The results of electrical recording from the ventricle of Busycon canaliculatum show that increased perfusion preload increases the rate of rise of the prepotential and the duration of the plateau phase. This observation is in agreement with previous work on the effects of stretch on action potentials of gastropod cardiac muscle. Nomura (1963) used intracellular microelectrode recording from single cardiac trabeculae of Dolabella auricularia to relate force to duration of the action potential. Stretch increased the rate of the slow diastolic depolarization and prolonged the duration of the plateau in proportion to the degree of stretch. Force of contraction increased linearly in proportion to plateau duration. Sudden release of stretch led to an abrupt shortening of plateau duration and diminution in force. Nomura’s observations were made with the microelectrode method, using opisthobranch myocardium, but similar observations have been made with the suction electrode method using the heart of a large prosobranch gastropod. Hill & Irisawa (1967) used the cannulated ventricle of Rapana thomasiana to observe correlated flow, force and action potentials. A sudden drop in perfusion pressure transformed the action potential from a spike-and-plateau form (like the intracellular action potential of Dolabella auricularia) to a sine-wave form (like the sucrose gap action potential of Mercenaria mercenaria: Devlin, 1985). A drastic diminution in force was correlated with the loss of the plateau. Active force in the ventricle of Busycon canaliculatum is also related to filling pressure (Hill, Kettyle & Tuxen, 1969). Taken together with the present study, these findings support control of cardiac output by duration of the action potential.

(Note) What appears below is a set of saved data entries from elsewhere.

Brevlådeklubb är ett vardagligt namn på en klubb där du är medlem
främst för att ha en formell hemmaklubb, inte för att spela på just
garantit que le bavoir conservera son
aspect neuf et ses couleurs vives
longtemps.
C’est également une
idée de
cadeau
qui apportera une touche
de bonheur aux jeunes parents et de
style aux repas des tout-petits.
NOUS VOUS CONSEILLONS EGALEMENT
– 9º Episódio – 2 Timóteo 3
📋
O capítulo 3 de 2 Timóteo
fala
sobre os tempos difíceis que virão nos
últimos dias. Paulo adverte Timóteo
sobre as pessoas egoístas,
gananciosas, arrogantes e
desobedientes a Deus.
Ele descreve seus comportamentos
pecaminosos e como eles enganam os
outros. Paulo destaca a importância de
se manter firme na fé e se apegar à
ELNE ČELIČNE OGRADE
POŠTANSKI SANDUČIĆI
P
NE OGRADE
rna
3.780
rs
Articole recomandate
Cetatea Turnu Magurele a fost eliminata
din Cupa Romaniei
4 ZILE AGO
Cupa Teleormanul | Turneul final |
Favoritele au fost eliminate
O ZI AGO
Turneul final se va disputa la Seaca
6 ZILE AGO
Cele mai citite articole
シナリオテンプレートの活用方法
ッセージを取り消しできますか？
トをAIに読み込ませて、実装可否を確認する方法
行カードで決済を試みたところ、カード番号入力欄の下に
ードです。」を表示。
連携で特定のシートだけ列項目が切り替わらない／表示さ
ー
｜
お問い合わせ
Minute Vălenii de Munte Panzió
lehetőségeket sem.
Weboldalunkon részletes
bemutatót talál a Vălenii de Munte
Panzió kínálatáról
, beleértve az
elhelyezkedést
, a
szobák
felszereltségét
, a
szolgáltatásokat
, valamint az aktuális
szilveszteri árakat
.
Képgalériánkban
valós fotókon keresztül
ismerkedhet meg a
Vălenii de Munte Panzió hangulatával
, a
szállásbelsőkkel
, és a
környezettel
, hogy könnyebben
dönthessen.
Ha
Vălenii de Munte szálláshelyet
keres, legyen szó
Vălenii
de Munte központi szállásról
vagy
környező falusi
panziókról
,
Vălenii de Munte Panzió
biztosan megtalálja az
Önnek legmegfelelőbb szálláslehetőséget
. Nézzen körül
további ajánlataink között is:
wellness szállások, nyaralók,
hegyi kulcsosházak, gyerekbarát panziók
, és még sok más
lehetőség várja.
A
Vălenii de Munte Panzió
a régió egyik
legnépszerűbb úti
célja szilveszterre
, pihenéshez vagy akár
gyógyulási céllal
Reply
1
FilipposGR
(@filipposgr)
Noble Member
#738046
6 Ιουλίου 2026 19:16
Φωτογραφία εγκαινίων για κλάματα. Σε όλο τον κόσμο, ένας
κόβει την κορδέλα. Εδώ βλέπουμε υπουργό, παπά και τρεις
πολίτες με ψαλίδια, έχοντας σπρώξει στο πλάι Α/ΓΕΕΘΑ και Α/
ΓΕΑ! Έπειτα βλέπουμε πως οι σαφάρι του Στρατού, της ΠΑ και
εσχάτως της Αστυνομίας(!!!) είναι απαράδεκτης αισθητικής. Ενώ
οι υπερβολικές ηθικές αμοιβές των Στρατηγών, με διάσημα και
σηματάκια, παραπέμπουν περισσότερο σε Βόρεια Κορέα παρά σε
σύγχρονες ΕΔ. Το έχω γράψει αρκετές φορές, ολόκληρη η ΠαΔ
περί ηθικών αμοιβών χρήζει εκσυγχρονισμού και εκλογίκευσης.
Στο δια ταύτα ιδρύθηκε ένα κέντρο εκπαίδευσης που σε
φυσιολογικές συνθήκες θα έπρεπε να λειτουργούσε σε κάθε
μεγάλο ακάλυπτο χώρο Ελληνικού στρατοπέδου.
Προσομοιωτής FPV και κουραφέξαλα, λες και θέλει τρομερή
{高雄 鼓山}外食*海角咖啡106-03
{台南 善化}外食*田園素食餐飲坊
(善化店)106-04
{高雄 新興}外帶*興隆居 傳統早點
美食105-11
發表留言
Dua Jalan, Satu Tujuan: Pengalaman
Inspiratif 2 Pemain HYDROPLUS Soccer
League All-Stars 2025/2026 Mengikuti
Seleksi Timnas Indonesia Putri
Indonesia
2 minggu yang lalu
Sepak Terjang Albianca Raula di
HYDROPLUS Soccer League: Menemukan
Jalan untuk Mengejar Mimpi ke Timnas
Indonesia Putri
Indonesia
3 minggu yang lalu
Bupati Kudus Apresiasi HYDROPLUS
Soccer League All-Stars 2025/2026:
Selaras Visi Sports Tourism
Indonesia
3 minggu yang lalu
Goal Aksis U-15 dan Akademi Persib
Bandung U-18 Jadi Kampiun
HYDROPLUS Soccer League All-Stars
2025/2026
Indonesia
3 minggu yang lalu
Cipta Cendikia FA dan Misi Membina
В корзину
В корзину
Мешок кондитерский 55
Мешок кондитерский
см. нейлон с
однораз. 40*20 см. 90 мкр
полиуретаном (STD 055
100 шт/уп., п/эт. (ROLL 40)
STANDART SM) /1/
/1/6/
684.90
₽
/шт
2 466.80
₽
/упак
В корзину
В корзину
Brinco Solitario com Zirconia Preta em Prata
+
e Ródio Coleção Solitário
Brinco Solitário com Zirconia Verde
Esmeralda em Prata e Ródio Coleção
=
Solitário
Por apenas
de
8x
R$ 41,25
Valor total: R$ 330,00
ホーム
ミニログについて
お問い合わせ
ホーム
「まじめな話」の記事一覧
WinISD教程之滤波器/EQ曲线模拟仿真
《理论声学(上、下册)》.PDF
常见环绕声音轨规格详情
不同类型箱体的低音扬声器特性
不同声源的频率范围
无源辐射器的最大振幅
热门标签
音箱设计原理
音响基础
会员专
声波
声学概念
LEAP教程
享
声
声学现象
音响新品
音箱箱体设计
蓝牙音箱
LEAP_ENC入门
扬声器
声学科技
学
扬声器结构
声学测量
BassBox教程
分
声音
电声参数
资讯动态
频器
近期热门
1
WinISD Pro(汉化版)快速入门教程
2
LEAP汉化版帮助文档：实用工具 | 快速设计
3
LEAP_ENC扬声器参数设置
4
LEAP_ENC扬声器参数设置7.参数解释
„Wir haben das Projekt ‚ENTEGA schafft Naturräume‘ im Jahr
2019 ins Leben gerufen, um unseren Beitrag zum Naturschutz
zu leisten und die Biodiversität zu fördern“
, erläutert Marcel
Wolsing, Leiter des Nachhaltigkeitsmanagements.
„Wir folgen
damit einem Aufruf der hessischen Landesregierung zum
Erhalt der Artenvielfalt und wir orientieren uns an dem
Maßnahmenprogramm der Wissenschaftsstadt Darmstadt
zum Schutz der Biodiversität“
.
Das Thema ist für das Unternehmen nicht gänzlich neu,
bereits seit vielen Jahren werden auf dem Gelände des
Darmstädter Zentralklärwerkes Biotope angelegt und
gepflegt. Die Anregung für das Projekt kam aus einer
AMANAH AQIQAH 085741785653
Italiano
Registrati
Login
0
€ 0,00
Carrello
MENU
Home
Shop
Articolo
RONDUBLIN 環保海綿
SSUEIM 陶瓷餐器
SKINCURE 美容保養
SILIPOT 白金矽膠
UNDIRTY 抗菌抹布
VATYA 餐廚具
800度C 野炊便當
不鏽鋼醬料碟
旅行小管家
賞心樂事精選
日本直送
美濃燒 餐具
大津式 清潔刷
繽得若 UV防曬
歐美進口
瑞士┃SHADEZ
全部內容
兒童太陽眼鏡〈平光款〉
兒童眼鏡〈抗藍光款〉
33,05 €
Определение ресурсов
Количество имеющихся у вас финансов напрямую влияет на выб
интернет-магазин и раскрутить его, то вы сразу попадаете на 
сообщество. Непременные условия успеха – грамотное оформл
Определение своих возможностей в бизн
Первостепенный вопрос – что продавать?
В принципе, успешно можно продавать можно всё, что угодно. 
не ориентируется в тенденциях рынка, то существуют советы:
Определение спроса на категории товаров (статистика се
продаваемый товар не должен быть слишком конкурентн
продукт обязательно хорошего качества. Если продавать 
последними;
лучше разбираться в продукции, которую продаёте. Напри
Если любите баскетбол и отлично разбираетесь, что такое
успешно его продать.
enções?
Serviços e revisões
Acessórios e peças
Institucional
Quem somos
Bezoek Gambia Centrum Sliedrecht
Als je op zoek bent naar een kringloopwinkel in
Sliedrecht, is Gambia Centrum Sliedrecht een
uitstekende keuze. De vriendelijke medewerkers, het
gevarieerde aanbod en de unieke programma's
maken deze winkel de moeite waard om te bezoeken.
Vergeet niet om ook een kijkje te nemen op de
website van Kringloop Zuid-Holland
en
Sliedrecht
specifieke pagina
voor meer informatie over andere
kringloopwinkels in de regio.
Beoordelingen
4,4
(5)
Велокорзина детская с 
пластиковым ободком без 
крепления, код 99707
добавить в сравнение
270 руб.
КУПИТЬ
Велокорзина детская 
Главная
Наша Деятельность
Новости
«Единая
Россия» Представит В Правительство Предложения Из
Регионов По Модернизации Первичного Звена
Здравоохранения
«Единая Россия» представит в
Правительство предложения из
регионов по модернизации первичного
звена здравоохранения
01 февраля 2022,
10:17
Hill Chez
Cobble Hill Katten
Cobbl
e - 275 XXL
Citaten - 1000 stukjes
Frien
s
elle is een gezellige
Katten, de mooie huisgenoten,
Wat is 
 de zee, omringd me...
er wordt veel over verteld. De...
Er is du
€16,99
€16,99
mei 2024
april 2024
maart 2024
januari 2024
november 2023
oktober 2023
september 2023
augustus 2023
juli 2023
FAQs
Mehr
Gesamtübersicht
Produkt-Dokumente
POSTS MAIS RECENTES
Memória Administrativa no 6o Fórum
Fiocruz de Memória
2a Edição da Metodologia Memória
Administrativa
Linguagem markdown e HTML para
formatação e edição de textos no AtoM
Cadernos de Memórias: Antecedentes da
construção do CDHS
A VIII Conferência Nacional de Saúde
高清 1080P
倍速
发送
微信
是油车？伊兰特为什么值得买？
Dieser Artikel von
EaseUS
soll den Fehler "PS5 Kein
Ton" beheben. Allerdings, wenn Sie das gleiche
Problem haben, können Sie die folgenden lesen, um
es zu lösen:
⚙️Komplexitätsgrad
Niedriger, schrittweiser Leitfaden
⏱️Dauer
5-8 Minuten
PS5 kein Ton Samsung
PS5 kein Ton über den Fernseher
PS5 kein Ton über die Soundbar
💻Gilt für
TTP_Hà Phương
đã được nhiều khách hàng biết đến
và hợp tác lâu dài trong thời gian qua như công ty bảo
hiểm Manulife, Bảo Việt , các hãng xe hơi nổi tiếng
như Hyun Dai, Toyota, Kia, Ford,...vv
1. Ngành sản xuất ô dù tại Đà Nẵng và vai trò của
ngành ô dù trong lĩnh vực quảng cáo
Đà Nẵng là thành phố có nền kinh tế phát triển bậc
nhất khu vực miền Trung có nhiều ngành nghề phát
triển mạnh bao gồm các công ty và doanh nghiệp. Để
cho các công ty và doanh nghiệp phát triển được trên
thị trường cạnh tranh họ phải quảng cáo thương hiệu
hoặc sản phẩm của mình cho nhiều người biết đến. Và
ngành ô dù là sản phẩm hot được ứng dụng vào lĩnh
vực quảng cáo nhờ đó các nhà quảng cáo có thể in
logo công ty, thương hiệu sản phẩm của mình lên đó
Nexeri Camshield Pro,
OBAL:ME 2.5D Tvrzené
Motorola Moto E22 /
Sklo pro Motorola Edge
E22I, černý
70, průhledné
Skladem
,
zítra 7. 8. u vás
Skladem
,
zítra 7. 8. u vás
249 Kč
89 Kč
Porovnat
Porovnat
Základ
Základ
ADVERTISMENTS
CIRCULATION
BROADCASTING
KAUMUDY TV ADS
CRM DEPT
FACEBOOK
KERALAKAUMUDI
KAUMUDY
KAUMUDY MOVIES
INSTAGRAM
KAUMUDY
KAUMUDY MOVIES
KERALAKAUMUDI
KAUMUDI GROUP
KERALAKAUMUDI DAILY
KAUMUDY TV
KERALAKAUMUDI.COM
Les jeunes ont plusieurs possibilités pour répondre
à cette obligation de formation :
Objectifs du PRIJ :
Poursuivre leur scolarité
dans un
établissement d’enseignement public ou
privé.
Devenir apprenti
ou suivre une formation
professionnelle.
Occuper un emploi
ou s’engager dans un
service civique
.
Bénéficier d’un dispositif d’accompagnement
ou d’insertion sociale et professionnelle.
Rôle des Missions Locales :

Microelectrode recording from cells of ventricular trabeculae of M. mercenaria reveals, as in the oyster (Irisawa et al. 1961), that there are two types of intracellularly recorded cardiac action potentials (Devlin, 1985). Some cells show a spike-and-plateau form which closely resembles the form of intracellularly recorded cardiac action potentials of Dolabella auricularia (Nomura, 1963; Kuwasawa & Matsui, 1970), but other cells show a simple sine-wave deflection. The latter form predominates in the sucrose gap method, suggesting that in the compound cardiac action potential of the horizontally-stretched, collapsed ventricle the inactivity of the cells is producing a simple sine-wave deflection. Thus for hearts which show a predominantly sine-wave form of cardiac action potential in the sucrose gap method, the suction electrode is a preferable method of recording from entire beating hearts.

From this study there are clear indications that within the Mollusca the cardiac muscle of different groups is adapted to work at specific operating ranges. The energetics of the Busycon heart are predictable, making this an interesting preparation for examining the modulation of output by both intrinsic and extrinsic factors. Previous research has concentrated on heart rate and the ‘force’ of contraction. Unpublished work (P. J. S. Smith & R. B. Hill, in preparation) shows that this latter quality need not correlate with stroke volume. The diversity in both form and habitat within this phylum also offers the possibility of examining the properties of the myocardium as it becomes more functionally specialized.

This work was financed by a Royal Society Study Visit grant and a NSF grant (PCM 830809) to Dr R. B. Hill, University of Rhode Island. The author would like to thank the Department of Zoology, Rhode Island for their hospitality, Dr J. E. Treherne for his tolerance and Dr I.G. Priede for critically reading the manuscript.